Crypto Ban In India Issued Without Independent Researchbr>
The Reserve Bank of India (RBI) has admitted that its decision to block financial institutions from dealing with cryptocurrency businesses was not supported by any public consultation or independent research.
In April of this year, the RBI ordered banks to refrain from providing any services to individuals or business entities dealing with or settling cryptocurrencies. The move was formally motivated by the need to protect consumers and prevent money laundering.
During the same month, Shri Varun Sethi, who presents himself as a blockchain lawyer, filed a right to information (RTI) seeking responses from the central bank regarding its crypto ban. Sethi has asked the RBI if there was a committee established to determine the risks of trading in cryptocurrency, and what standards were put in place to assess these risks.

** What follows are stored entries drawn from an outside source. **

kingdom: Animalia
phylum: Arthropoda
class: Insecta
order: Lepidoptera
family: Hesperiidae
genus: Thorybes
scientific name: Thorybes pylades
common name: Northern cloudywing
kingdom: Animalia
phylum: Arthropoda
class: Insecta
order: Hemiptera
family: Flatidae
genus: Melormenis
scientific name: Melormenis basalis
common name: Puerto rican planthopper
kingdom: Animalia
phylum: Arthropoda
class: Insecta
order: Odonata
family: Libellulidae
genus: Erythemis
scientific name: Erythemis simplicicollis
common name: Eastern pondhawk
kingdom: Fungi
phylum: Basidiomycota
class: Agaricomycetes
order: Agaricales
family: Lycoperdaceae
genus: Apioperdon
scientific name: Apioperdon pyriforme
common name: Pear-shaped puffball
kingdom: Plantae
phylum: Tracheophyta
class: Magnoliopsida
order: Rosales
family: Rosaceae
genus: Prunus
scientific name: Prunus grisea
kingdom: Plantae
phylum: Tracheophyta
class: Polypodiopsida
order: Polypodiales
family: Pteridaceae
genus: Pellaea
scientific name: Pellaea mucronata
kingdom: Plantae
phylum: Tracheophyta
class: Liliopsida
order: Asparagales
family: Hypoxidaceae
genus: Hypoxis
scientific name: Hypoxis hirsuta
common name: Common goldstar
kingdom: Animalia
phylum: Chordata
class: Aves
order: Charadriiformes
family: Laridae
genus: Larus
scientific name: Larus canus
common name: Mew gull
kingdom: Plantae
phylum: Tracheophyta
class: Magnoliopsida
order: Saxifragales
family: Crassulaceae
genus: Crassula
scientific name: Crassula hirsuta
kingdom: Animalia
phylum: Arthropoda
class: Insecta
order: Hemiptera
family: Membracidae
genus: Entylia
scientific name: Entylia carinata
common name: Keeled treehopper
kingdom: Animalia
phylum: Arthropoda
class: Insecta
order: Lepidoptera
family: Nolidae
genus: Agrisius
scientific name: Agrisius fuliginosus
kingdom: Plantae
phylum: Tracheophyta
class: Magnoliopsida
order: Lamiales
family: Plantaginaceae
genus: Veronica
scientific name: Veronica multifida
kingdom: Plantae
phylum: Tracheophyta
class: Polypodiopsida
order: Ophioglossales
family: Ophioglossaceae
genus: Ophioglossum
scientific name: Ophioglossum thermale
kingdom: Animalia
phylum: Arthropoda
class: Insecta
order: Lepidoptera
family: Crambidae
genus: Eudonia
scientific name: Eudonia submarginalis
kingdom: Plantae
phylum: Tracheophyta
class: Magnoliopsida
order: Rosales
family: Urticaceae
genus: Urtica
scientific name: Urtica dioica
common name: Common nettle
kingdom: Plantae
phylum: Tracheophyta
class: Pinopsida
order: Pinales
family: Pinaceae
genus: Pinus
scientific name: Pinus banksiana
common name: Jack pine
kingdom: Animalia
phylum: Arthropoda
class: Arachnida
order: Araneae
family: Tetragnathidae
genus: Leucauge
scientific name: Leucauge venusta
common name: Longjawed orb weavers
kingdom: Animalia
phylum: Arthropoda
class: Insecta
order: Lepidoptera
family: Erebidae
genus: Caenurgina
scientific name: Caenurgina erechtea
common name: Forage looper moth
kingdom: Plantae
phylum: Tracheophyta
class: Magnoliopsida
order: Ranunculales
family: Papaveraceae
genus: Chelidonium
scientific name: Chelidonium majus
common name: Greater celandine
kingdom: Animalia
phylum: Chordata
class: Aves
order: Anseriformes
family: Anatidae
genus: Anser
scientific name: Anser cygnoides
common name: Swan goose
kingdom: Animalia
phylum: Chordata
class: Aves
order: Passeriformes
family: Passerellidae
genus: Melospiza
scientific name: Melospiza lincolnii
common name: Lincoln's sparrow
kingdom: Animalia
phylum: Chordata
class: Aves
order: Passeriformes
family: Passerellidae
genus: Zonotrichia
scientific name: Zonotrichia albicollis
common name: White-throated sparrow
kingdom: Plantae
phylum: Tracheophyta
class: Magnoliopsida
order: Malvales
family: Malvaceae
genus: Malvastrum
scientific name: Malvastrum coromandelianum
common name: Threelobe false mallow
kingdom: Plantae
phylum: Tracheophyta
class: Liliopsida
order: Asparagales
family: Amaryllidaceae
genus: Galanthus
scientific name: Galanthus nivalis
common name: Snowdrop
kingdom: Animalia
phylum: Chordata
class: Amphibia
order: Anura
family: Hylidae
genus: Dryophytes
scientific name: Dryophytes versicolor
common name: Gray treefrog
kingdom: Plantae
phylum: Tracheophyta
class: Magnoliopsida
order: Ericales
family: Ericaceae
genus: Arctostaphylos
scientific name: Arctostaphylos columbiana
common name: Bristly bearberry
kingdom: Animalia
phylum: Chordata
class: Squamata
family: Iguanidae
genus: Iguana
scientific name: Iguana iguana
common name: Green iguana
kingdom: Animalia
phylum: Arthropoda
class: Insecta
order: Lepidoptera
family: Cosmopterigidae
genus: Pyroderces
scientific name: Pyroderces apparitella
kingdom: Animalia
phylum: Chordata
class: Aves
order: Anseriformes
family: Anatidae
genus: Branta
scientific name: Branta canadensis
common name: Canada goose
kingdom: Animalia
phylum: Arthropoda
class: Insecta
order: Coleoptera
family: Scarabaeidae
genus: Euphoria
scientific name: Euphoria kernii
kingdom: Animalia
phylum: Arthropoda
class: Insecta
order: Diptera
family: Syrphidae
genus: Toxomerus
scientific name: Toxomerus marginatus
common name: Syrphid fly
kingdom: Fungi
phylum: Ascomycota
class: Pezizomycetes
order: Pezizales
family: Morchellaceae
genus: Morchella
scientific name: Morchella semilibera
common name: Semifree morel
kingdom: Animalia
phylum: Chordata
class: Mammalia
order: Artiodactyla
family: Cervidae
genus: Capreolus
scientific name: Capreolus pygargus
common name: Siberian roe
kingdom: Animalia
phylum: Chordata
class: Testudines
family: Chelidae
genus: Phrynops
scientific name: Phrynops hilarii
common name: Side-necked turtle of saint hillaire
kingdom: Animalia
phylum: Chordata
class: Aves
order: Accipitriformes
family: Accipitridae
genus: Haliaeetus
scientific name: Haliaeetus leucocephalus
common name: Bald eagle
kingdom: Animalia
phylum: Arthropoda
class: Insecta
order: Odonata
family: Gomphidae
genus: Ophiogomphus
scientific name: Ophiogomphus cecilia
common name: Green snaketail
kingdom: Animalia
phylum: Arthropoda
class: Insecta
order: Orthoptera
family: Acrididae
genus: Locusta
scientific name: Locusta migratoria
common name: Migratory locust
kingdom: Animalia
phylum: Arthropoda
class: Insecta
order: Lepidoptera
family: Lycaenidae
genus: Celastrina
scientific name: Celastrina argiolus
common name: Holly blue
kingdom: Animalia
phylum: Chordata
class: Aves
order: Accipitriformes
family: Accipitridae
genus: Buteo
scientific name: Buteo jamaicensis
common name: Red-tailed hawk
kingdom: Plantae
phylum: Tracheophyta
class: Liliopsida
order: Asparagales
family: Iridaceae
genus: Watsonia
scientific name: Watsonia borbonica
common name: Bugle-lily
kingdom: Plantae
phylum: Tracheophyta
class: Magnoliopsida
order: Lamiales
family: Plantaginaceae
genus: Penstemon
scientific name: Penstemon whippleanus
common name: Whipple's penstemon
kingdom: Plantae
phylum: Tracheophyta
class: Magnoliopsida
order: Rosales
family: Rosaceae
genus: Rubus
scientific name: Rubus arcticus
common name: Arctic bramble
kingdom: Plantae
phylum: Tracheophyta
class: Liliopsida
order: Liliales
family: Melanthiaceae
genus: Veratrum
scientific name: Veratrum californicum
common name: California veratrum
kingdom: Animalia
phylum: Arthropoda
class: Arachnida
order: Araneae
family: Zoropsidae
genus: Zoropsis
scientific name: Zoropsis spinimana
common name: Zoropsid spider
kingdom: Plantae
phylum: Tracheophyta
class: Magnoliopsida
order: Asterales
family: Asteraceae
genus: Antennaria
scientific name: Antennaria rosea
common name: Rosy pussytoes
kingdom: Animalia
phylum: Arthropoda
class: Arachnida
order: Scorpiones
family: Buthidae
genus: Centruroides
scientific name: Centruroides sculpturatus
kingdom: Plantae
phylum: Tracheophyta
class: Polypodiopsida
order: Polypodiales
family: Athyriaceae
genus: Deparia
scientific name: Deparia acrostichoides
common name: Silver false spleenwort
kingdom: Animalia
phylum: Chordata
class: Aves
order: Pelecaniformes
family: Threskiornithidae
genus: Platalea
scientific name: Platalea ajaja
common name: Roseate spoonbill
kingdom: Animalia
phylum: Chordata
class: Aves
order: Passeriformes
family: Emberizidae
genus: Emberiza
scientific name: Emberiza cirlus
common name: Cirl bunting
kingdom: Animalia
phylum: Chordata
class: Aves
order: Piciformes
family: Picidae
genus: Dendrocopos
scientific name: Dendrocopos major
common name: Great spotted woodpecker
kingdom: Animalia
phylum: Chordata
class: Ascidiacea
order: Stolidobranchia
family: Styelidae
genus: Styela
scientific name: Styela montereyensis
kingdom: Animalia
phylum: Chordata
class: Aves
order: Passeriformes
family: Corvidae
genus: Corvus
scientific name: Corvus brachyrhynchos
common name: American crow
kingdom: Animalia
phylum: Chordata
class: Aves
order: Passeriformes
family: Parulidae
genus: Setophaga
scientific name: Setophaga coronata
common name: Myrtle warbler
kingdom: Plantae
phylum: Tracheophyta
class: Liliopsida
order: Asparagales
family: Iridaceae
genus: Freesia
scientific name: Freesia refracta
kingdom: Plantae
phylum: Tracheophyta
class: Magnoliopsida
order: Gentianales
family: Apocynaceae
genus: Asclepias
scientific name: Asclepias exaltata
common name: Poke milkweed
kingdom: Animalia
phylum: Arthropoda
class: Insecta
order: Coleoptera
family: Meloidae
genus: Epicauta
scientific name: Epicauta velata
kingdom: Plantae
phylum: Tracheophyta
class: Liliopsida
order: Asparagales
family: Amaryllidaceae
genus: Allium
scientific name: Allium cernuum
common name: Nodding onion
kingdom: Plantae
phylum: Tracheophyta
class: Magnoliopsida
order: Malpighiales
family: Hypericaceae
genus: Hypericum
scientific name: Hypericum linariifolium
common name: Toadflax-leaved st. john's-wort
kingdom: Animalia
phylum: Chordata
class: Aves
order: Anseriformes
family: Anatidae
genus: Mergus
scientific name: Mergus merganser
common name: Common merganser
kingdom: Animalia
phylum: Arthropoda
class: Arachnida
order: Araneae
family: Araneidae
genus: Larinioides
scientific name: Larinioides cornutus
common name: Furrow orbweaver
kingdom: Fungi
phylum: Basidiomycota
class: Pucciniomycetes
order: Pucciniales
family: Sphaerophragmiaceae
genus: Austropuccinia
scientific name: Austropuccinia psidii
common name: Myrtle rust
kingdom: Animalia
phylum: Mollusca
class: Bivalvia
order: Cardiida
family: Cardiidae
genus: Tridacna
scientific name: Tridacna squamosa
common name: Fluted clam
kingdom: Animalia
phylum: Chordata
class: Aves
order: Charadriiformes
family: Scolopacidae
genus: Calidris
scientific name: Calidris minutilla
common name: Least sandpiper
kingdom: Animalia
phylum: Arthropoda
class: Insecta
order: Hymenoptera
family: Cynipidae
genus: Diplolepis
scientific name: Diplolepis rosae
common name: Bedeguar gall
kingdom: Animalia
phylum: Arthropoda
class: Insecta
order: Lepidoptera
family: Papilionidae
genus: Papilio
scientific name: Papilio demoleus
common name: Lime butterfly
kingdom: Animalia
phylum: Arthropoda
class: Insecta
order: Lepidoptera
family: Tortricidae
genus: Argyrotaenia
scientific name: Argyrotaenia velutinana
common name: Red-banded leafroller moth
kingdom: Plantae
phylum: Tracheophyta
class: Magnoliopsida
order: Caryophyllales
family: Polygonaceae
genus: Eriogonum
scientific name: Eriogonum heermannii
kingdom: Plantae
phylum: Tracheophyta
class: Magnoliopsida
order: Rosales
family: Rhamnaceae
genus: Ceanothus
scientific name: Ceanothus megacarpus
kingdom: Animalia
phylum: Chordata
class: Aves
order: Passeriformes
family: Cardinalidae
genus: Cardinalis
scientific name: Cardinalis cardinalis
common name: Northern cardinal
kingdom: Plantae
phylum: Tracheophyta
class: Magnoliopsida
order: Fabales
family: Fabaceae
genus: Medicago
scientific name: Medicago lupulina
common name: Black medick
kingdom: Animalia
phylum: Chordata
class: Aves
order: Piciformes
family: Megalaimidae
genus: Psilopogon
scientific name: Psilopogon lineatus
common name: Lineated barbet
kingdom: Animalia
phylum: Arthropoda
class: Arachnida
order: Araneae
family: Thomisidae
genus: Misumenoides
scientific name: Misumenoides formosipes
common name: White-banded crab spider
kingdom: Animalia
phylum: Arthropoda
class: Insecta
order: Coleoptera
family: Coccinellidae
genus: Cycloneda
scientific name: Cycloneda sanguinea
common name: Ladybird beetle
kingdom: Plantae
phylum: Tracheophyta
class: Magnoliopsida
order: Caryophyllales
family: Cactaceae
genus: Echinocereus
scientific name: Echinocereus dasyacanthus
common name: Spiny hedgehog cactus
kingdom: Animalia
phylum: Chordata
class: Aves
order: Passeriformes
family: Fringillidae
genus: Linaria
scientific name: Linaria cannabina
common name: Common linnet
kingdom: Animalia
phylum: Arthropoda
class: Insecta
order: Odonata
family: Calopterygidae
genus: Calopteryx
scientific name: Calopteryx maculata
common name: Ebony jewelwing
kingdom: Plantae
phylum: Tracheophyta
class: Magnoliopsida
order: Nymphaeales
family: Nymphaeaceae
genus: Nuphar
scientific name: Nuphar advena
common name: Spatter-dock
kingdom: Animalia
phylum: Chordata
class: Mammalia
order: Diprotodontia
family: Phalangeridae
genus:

In a response to the RTI, the central bank said no officer or expert had been responsible to craft its decision, and no formal committee had been established to investigate the risks associated with cryptocurrencies. The central bank also admitted that it has done no research before reaching a conclusion on its stance.
Last month, The Supreme Court of India barred all high courts from accepting petitions relating to the ban. The SC decided to hear all matters and has scheduled the next hearing on July 20.
Rashmi Deshpande, the law firm that represents one of the petitioners in the Supreme Court, said that this RBI response has cemented their case ahead of the Supreme Court hearing.
“The grounds on which our writ petition has been filed is that the RBI has not done enough research to ban a business completely,” Deshpande said.